By Ana Almeida, Marine Conservation Officer at SPEA (BirdLife in Portugal).

Although accidental bycatch of seabirds is still largely unknown in Portugal, there are evidences from pioneering studies that prove that gillnets, longlines and purse seines are the fishing gear with the biggest impact. This is why BirdLife International, along with SPEA, is going to test some innovative mitigation measures to reduce seabird bycatch, never tried before in the Atlantic.

We will learn from the experience of our colleagues in Lithuania trialing high contrast panels. These will be attached to the nets, and hopefully will make it more visible for the birds, allowing them to swim around the nets, and avoiding being caught and consequently drown.

High contrast panels will be one of the measures we will try to tackle seabird bycatch.

We are now preparing all the logistic side of things in order to be ready to deploy the modified nets in the water in the next winter, since that is the crucial period for bycatch in Portugal.

This preparation takes much more work than it seems at first sight. We have to find the right materials to build the panels for them to be resistant in saltwater. Then we have to actually build them and we will need a big number of them since the panels are placed every 4 meters in the nets!

Where will we work?

Berlengas is a small archipelago located about 10 km off Peniche in central Portugal. Its geographic location converges both Atlantic and Mediterranean temperate climates, which, associated with the intense seasonal upwelling described for the area, is the basis of a high biological productivity area.

In fact, Berlengas archipelago surrounding is one of the richest marine ecosystems across Portuguese coastal waters. This underlies the fact for Peniche being one of Portugal´s most important fishing port, whether measured in terms of the volume of landings or the total numbers of fishers.

Peniche has a diversified fleet in which the small scale fisheries represents a significant proportion, with set gillnets, pots and demersal longlining being some of the main fishing gears.

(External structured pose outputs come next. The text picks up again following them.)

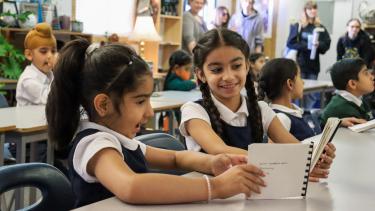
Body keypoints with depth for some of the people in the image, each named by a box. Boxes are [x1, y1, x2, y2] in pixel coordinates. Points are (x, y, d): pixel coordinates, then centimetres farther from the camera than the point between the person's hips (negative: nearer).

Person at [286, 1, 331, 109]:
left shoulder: (321, 28, 8)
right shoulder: (297, 26, 1)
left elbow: (327, 44, 6)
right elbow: (291, 43, -6)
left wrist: (318, 45, -15)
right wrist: (306, 46, -15)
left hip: (313, 65, 3)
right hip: (299, 64, -3)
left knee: (312, 94, 5)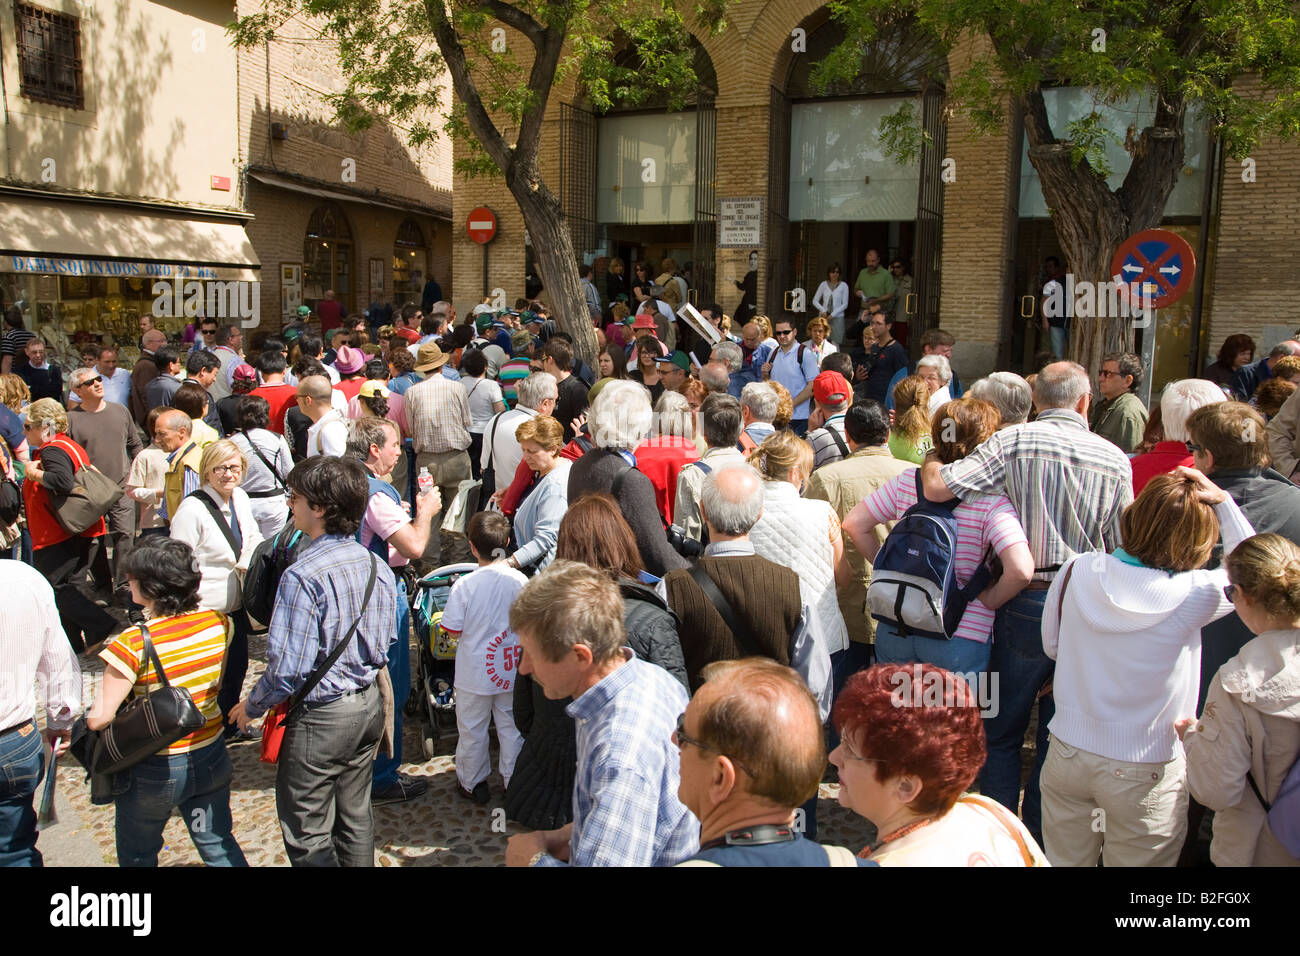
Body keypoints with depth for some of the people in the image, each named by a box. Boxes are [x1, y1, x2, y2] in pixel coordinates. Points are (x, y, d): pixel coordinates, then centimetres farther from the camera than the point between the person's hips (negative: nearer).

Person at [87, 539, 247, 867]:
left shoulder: (133, 644, -24)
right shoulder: (217, 622, -9)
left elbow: (100, 718, -22)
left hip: (156, 770, -4)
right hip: (212, 759, 4)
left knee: (137, 855, 22)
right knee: (217, 845, 21)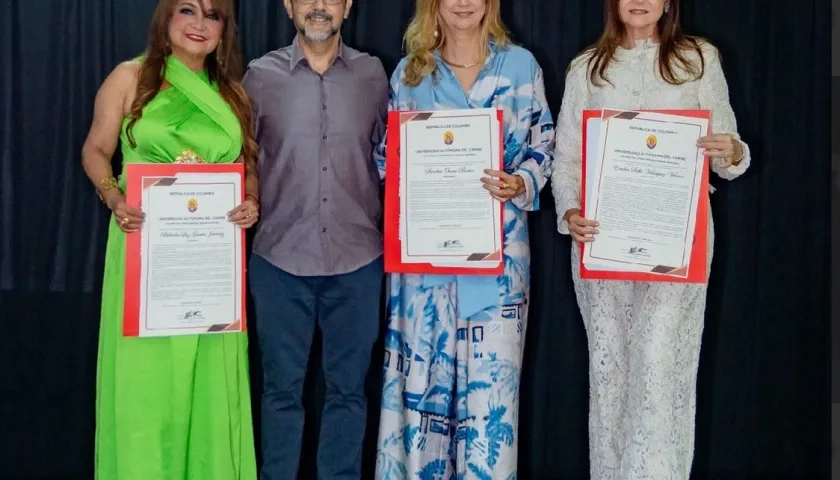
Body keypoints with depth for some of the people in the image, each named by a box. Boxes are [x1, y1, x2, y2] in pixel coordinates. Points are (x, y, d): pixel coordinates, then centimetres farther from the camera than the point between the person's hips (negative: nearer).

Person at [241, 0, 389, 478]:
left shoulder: (373, 74, 4)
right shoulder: (261, 75, 1)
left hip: (357, 259, 1)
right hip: (280, 258, -1)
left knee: (348, 386, 9)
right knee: (282, 387, 8)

Being such a productive area, it supports the Berlengas breeding population of Cory´s Shearwater (Calonectris borealis) as well as a large number of migratory and wintering seabirds such as the endangered Balearic Shearwater (Puffinus mauretanicus), Razorbill (Alca torda) and Common Murre (Uria aalge).

This spatial overlapping between fisheries and seabirds, make this area an important target for tackling seabird bycatch.

Cory’s Shearwater is one of the species incidentally caught in fishing lines © Pedro Geraldes

Working with fishers

All this work has to be done in close collaboration with fishers, and taking in consideration their own expertise. Moreover, this project not only will test the mitigation measures and its efficiency reducing bycatch, but will also analyze how practicable the measures are, from an economic point of view.

This means that we are looking for mitigation measures that reduce bycatch, but do not reduce fish catches. For that, we will have to measure different economic variables and carefully plan all the data we will be collecting on the vessels.

We look forward to starting the real work at sea, and look forward to letting you know about the results!